In chapter four ("Gibbons"), he describes something of the methodology of how this is done, using as an analogy how linguists have traced the "ancestry" (so to speak) of the surviving copies of Chaucer's The Canterbury Tales, each of which have slight variations from the others. The question he asks is how we could tell what the original version looked like; put another way, which of those variations represent alterations, and which were present in the first edition.
The whole thing is incredibly well done, in the lucid style for which Dawkins has rightly become famous, and I won't steal his thunder by trying to recap it here (in fact, you should simply read the book, which is wonderful from beginning to end). But a highly oversimplified capsule explanation is that the method relies on the law of parsimony -- that the model which requires the fewest ad hoc assumptions is the most likely to be correct. When comparing pieces of DNA from groups of related species, the differences come from mutations; but if two species have different base pairs at a particular position, which was the original and which the mutated version -- or are both mutations from a third, different, base pair at that position?
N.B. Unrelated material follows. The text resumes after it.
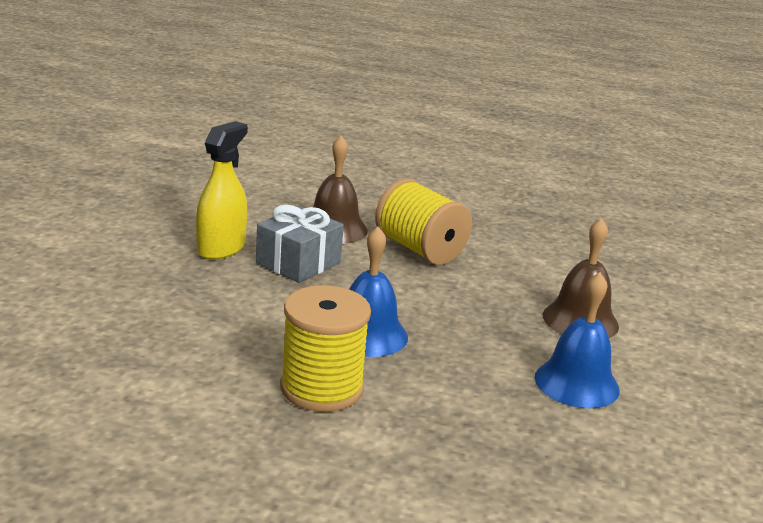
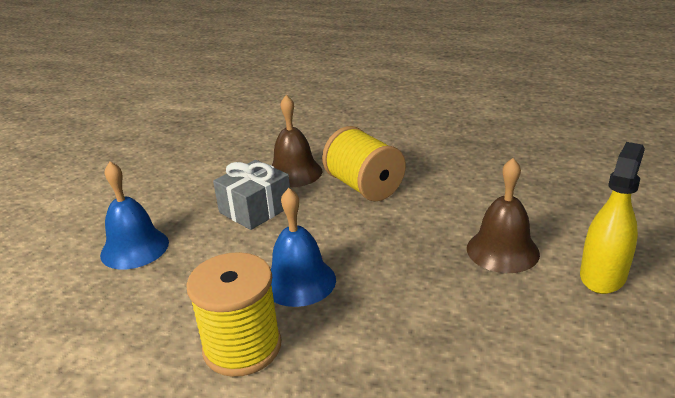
camera: 10 degrees right, 5 degrees up
(221, 248) = (194, 200): yellow spray bottle -> yellow spray bottle (603, 275)
(576, 383) = (492, 325): blue bell -> blue bell (134, 248)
The process takes the sequences and puts together various possible "family trees" for the DNA; the law of parsimony states that the likeliest one is the arrangement that requires the fewest de novo mutations. To take a deliberately facile example, suppose that within a group of twelve related species, in a particular stretch of DNA, eleven of them have an A/T pair at the third position, and the twelfth has a C/G pair. Which is more likely -- that the A/T was the base pair in the ancestral species and species #12 had a mutation to C/G, or that C/G was the base pair in the ancestral species and species #1-11 all independently had mutations to A/T?
Clearly the former is (hugely) more likely. Most situations, of course, aren't that clear-cut, and there are complications I won't go into here, but that's the general idea. Using software -- none of this is done by hand any more -- the most parsimonious arrangement is identified, and in the absence of any evidence to the contrary, is assumed to be the lineage of the species in question.
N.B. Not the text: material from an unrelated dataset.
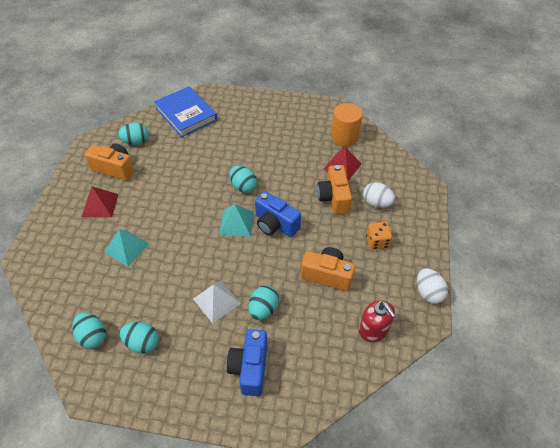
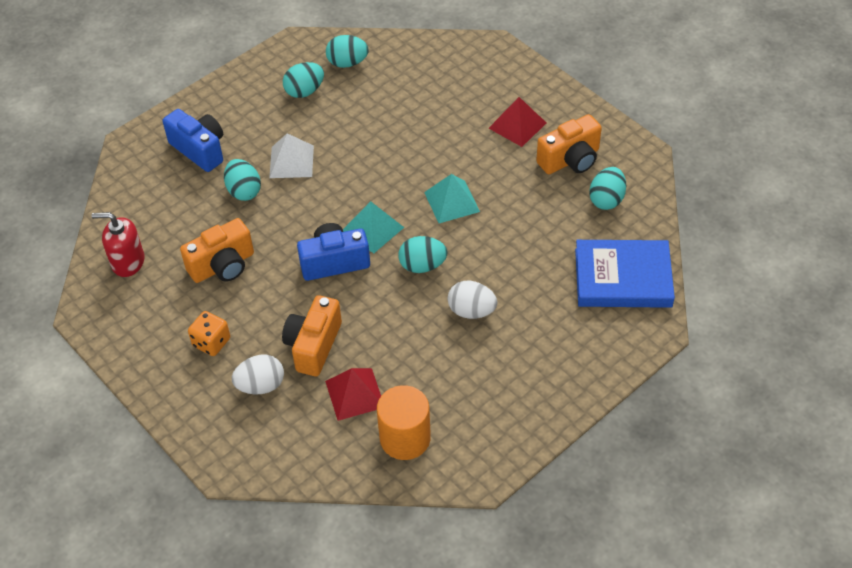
camera: 130 degrees right, 0 degrees up
(127, 248) = (430, 123): turquoise pyramid -> turquoise pyramid (451, 202)
(334, 198) = (313, 345): orange camera -> orange camera turned 105 degrees counterclockwise
(428, 293) = (107, 339): white egg -> white egg (471, 311)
This is pretty much how all cladistics is done. Except in cases where we don't have DNA evidence -- such as with prehistoric animals known only from fossils -- evolutionary biologists don't rely much on structure any longer. As Dawkins himself put it, "Even if we were to erase every fossil from the Earth, the evidence for evolution from genetics alone would be overwhelming."
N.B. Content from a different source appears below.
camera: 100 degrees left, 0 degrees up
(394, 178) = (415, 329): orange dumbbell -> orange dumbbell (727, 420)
The reason this comes up is a wonderful study that came out this week in Science that uses these same techniques to put together the ancestry of all the modern varieties of grapes. A huge team at the Karlsruher Institut für Technologie and the Chinese Yunnan Agricultural University analyzed the genomes of 3,500 different grapevines, including both wild and cultivated varieties, and was able to track their ancestry back to the southern Caucasus in around 11,000 B.C.E. (meaning that grapes seem to have been cultivated before wheat was). From there, the vine rootstocks were carried both ways along the Silk Road, spreading all the way from China to western Europe in the process.
There are a lot of things about this study that are fascinating. First, of course, is that we can use the current assortment of wild and cultivated grape vines to reconstruct a family tree that goes back thirteen thousand years -- and come up with a good guess about where the common ancestor of all of them lived. Second, though, is the more general astonishment at how sophisticated our ability to analyze genomes has become. Modern genomic analysis has allowed us to create family trees of all living things that boggle the mind -- like this one:
These sorts of analyses have overturned a lot of our preconceived notions about our place in the world. It upset a good many people, for some reason, when it was found we have a 98.7% overlap in our DNA with our nearest relatives (bonobos) -- that remaining 1.3% accounts for the entire genetic difference between yourself and a bonobo. People were so used to believing there was a qualitative biological difference between humans and everything other living thing that to find out we're so closely related to apes was a significant shock. (It still hasn't sunk in for some people; you'll still hear the phrase "human and animal" used, as if we weren't ourselves animals.)
Anyhow, an elegant piece of research on the ancestry of grapes is what got all this started, and after all of my circumlocution you probably feel like you need a glass of wine. Enjoy -- in vino veritas, as the Romans put it, even if they may not have known as much about where their vino originated as we do.